Al Qaeda sbarca in Sardegna?
E’ di qualche giorno addietro la notizia di diciotto ordinanze di custodia cautelare per associazione a delinquere con finalità terroristiche, spiccate – a seguito di una estesa indagine della Digos di Sassari – all’indirizzo di soggetti indagati originari del Pakistan, per lo più domiciliati in Sardegna.
Partita nel lontano 2005 dal porto di Olbia, dopo la perquisizione del bagaglio di un passeggero pachistano per presunto trasporto di materiale esplosivo, l’inchiesta ha assunto presto rilievo nazionale. La settimana scorsa, coordinati dalla Procura Distrettuale di Cagliari, gli investigatori hanno individuato nel comune gallurese una pericolosa cellula di Al Qaeda, responsabile, tra l’altro, della pianificazione della strage al mercato di Peshawar nel 2009 e del supporto a un kamikaze, presente a Roma nel marzo del 2010, sospettato della preparazione di un attentato contro il Vaticano, tentativo per la verità mai confermato dal Ministero dell’Interno.
Dagli interrogatori e dalle traduzioni d’intercettazioni telefoniche e ambientali, emerge oggi la fitta rete di relazioni intessuta per anni dalla base qaedista di Olbia, animata dal duplice obiettivo di combattere l’Occidente e di rovesciare in Pakistan – con la violenza – l’attuale governo schierato contro le milizie talebane.
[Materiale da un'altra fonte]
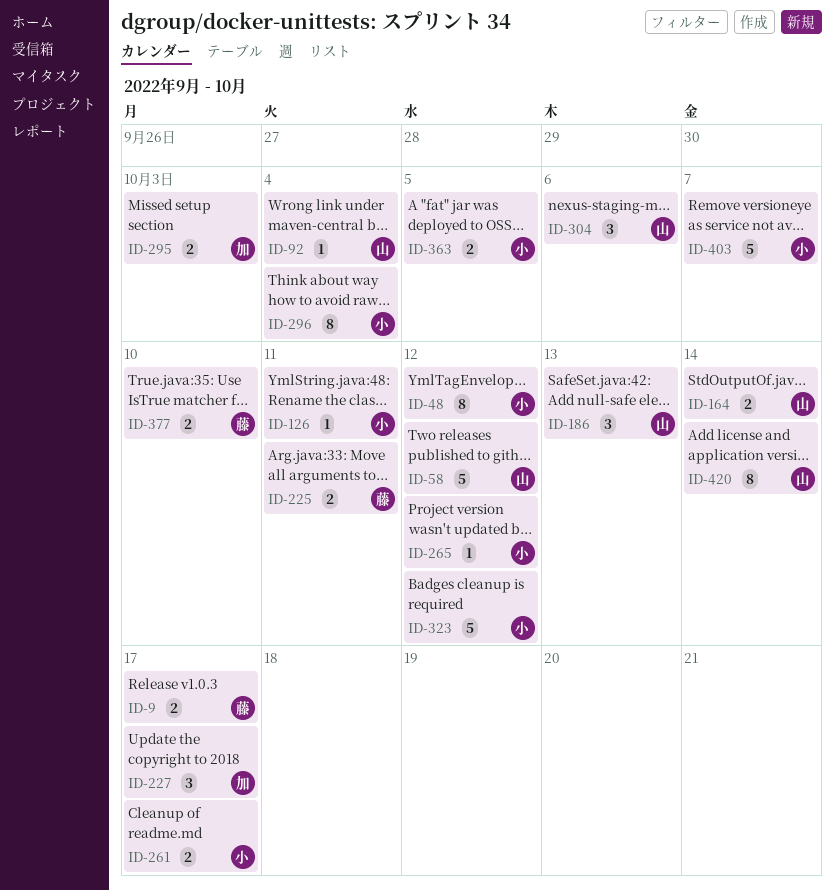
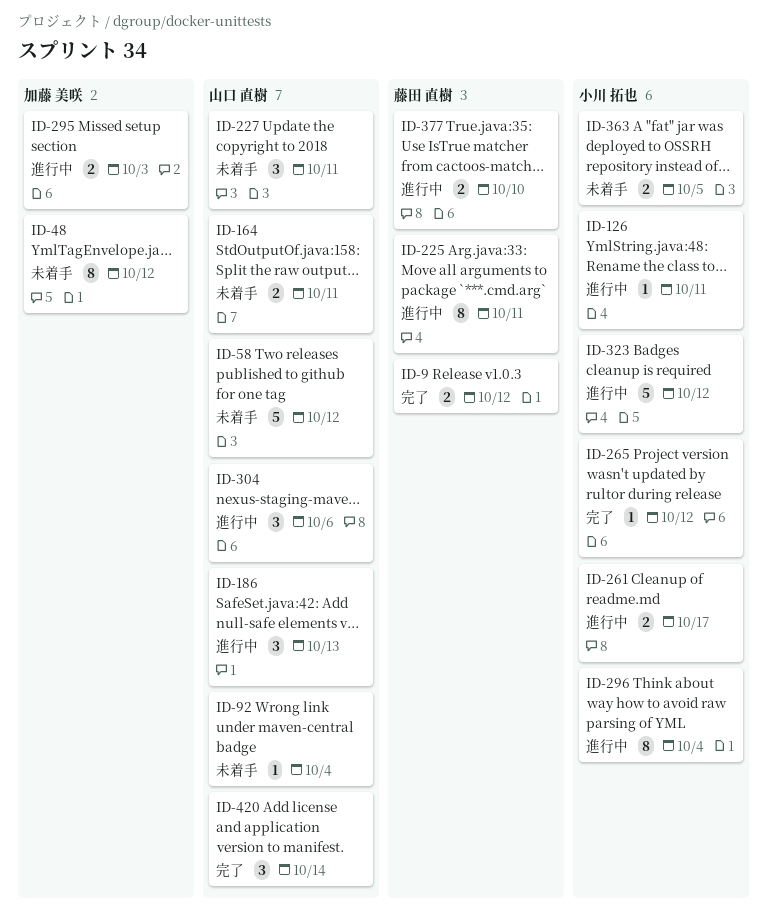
ID-9, due: Oct 17 -> Oct 12
ID-48, owner: 小川 拓也 -> 加藤 美咲
ID-164, due: Oct 14 -> Oct 11
ID-225, estimate: 2 -> 8
ID-227, owner: 加藤 美咲 -> 山口 直樹
ID-227, due: Oct 17 -> Oct 11
ID-403: present -> none
ID-420, estimate: 8 -> 3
Gli inquirenti hanno scoperchiato un autentico vaso di Pandora: Imam che, in apparenza, si occupano di raccogliere fondi e promuovere collette benefiche in seno alla comunità islamica, ma, in realtà, fungono da finanziatori occulti per operazioni terroristiche e da ufficio reclutamento; imprenditori e commercianti, stabilmente integrati nella nostra società, che da un bazar gestiscono l’introduzione illegale di clandestini di nazionalità pachistana o afgana segnalati da Al Qaeda, fornendo documenti falsi e assunzioni di comodo; aspiranti jihadisti, mimetizzati nel continuo flusso di migranti disperati, che si spacciano per cristiani perseguitati in cerca di asilo politico; famiglie di islamici, da tempo stanziali in Italia, che fiancheggiano i protagonisti della “lotta al miscredente”, offrendo ricovero, assistenza e coperture. Sulla vicenda, suscitano allarme le parole del procuratore distrettuale di Cagliari Mauro Mura, il quale ha definito gli arrestati individui di grande spessore criminale, spietati e pronti a tutto.
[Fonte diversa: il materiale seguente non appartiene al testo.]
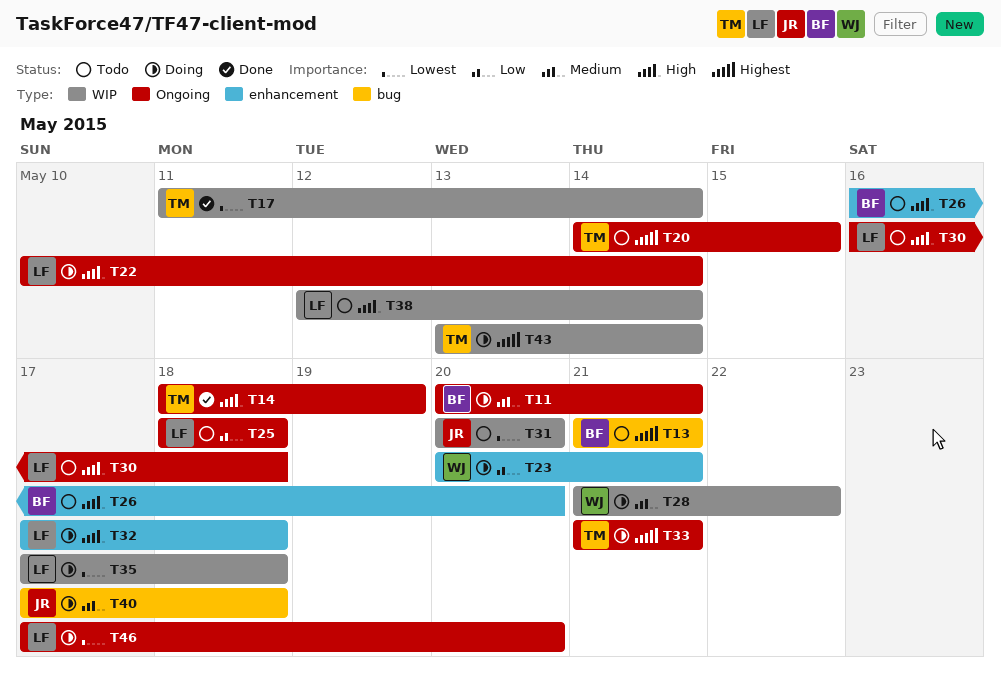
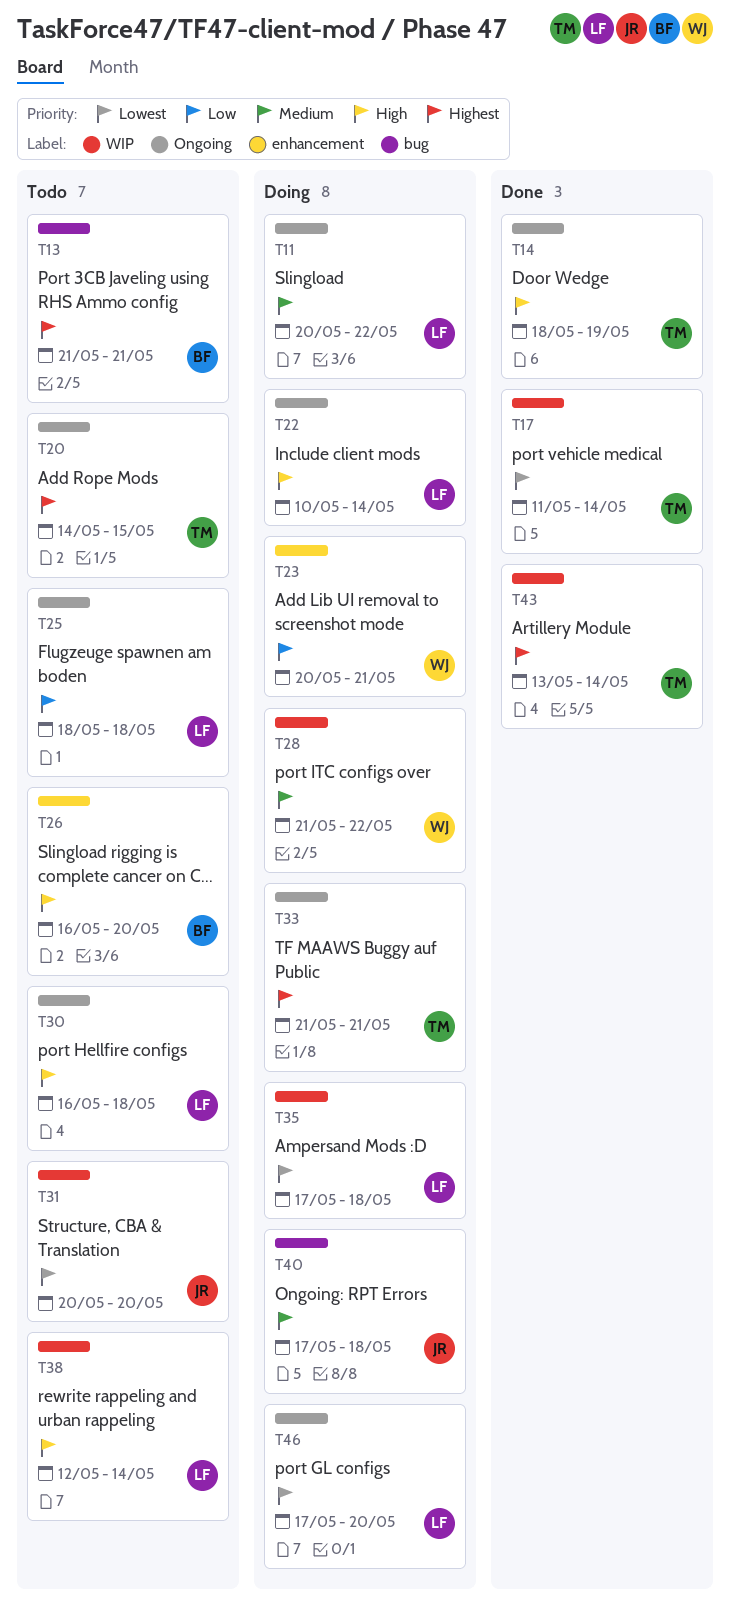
T11, owner: BF -> LF
T11, due: May 21 -> May 22
T32: present -> none
T43, status: Doing -> Done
Preoccupa molto anche il forte radicamento complessivo sul territorio, raggiunto da esponenti e strutture organizzate del fondamentalismo islamico. Infine, altro pericolo da non sottovalutare, l’attrazione fatale che guide religiose e falsi ideologi esercitano sulle nuove generazioni costituite dai figli d’immigrati, potenziali “combattenti” già fisicamente presenti sul teatro della battaglia contro i crociati d’Occidente. La minaccia è reale: da un lato, non può essere affrontata con superficialità; dall’altro, non si deve cedere alla tentazione di far di tutta l’erba un fascio, creando un noi e un loro.
Dunque, come separare il grano dal loglio e non discriminare i tanti buoni musulmani che, pur seguendo il proprio credo, osservano regole e leggi del paese straniero in cui hanno scelto di vivere? Sarà arduo trovare risposte efficaci, ma una cosa è certa: alzare una barriera di diffidenza e odio e negare l’opportunità di dialogo tra due civiltà e culture che, in tempi meno tetri di quelli odierni, avrebbero potuto insieme elevare le qualità intellettuali, morali e spirituali del genere umano, sarebbe la sconfitta più grande.